Porém, esse sucesso começa no disco “Mandylion”, lançado em 1995, que trazia como trunfo os vocais da fantástica cantora Anneke Van Giersbergen emoldurados por um doom metal de tonalidades épicas e texturas valvuladas.
Sobre o motivo de escolherem uma mulher para os vocais principais, o guitarrista René Rutten explicou, em uma entrevista da época, que: “simplesmente não conseguíamos mais encontrar um bom vocalista masculino”
Em seguida, ele contava como chegaram até Anneke:
“Durante um show eu encontrei Anneke onde ela e seu namorado estavam se apresentando, ele na guitarra e ela nos vocais.

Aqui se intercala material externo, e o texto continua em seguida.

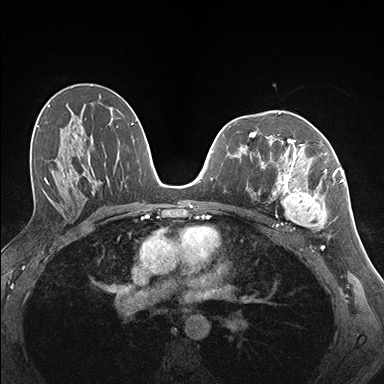
Breast MRI (dynamic contrast-enhanced), one axial slice. Slice 93 of 176 in the series (ordered by position). Dynamic contrast-enhanced series, time point 2 of 7 at this slice position (early post-contrast). 1.5 T. TE 1.5 ms, TR 4.1 ms. 384 × 384 image matrix, field of view 320 × 320 mm. Female patient.
Outlined on this slice (semi-automatically segmented with operator editing):
- enhancing-tissue mask used for the functional tumour volume (all voxels passing the contrast-enhancement thresholds inside the analysis volume; usually the tumour): bounding box <255,141,337,230> (left, top, right, bottom; pixels)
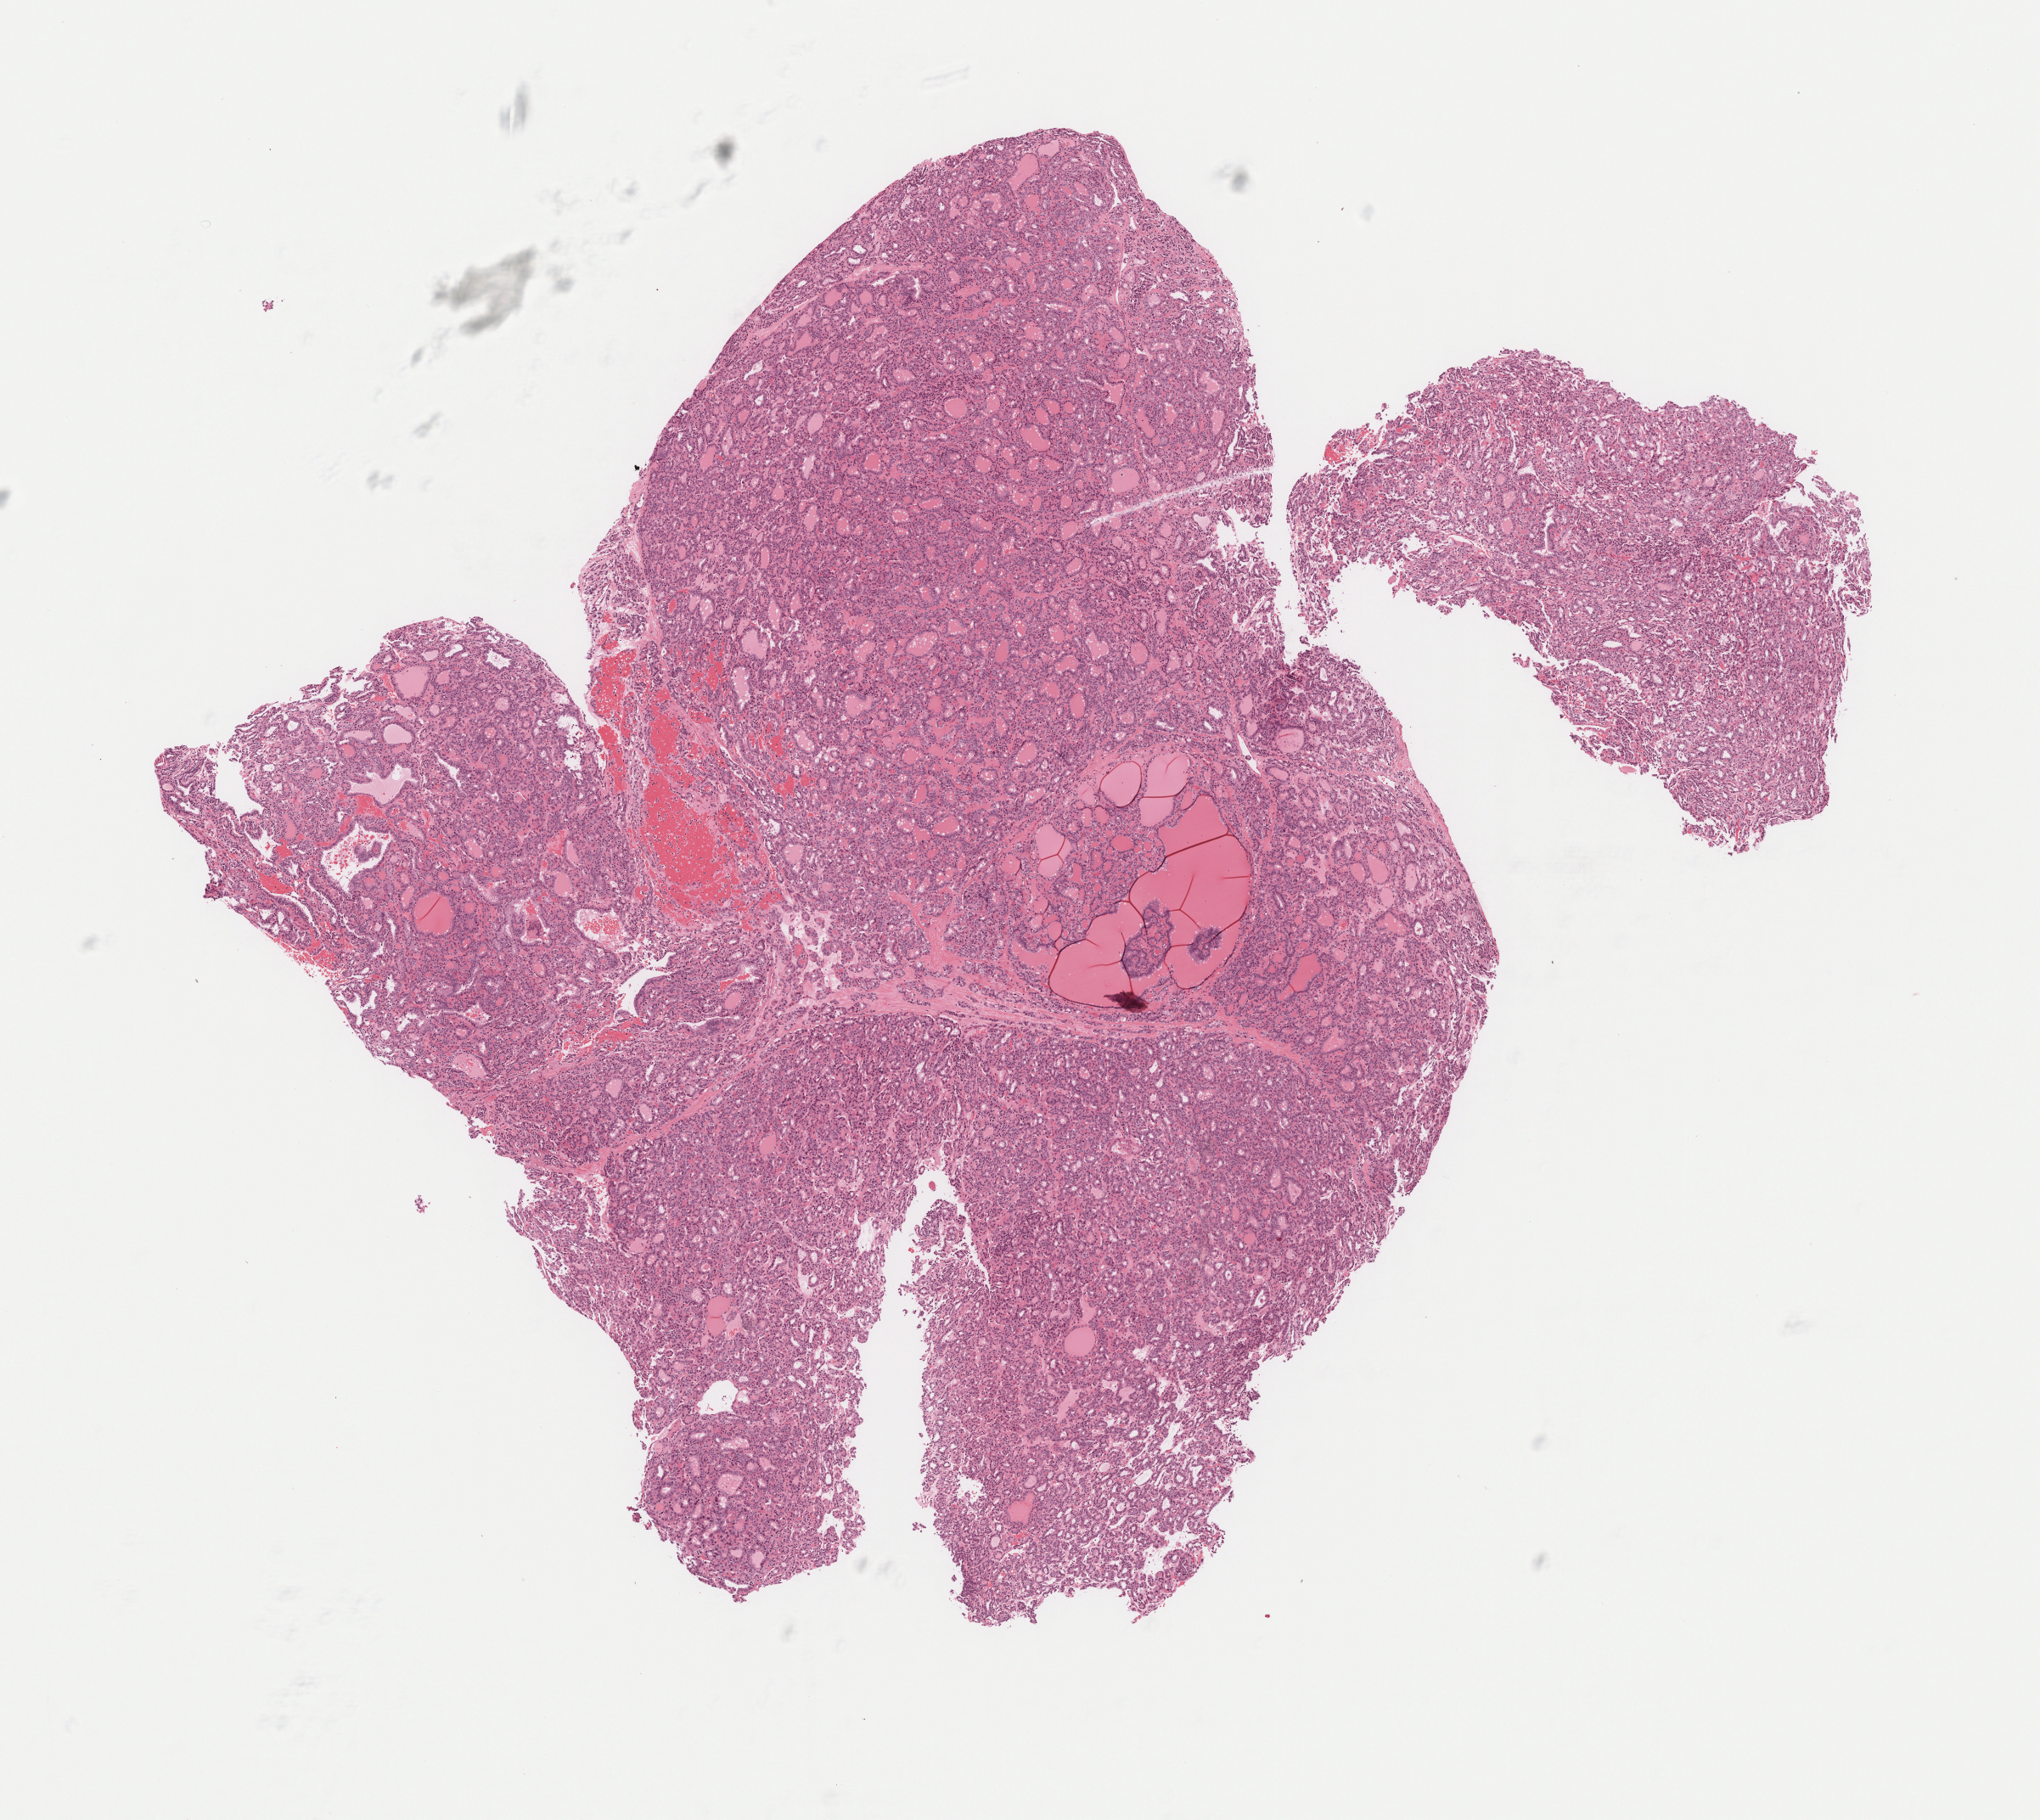
H&E whole-slide image, a low-resolution overview of the entire scanned area, about 9.7 x 8.6 mm (from a 40x scan). Formalin-fixed paraffin-embedded (FFPE) diagnostic section. Thyroid, primary tumour sample. Female, age 46 years at initial diagnosis.
- lymph nodes positive (case pathology): 10 of 83 examined
- diagnosis: Papillary adenocarcinoma, NOS (thyroid gland)
- AJCC pathologic stage: IVA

Eles tocavam jazz ou versões cover de Frank Zappa. Eu a ouvi cantar e perguntei se ela gostaria de fazer um teste com uma de nossas músicas. Ela fez, e desde então é a vocalista do The Gathering. E como ela já havia cantado em uma banda de speed metal antes, ela também sabia como lidar e trabalhar com esse tipo de música como cantora.”
A chegada de Anneke Van Giersbergen permitiu à banda explorar uma face mais limpa dos cânones do doom metal, olhando para pioneiros como Candlemass, Trouble, e Black Sabbath e inserindo seu legado de peso chapado numa proposta moderna, de timbres crús e agressivos usados por Paradise Lost, Anathema e Katatonia, junto a uma base de teclados e pontuais efeitos que envolviam toda essa musicalidade numa vibração ethereal/darkwave.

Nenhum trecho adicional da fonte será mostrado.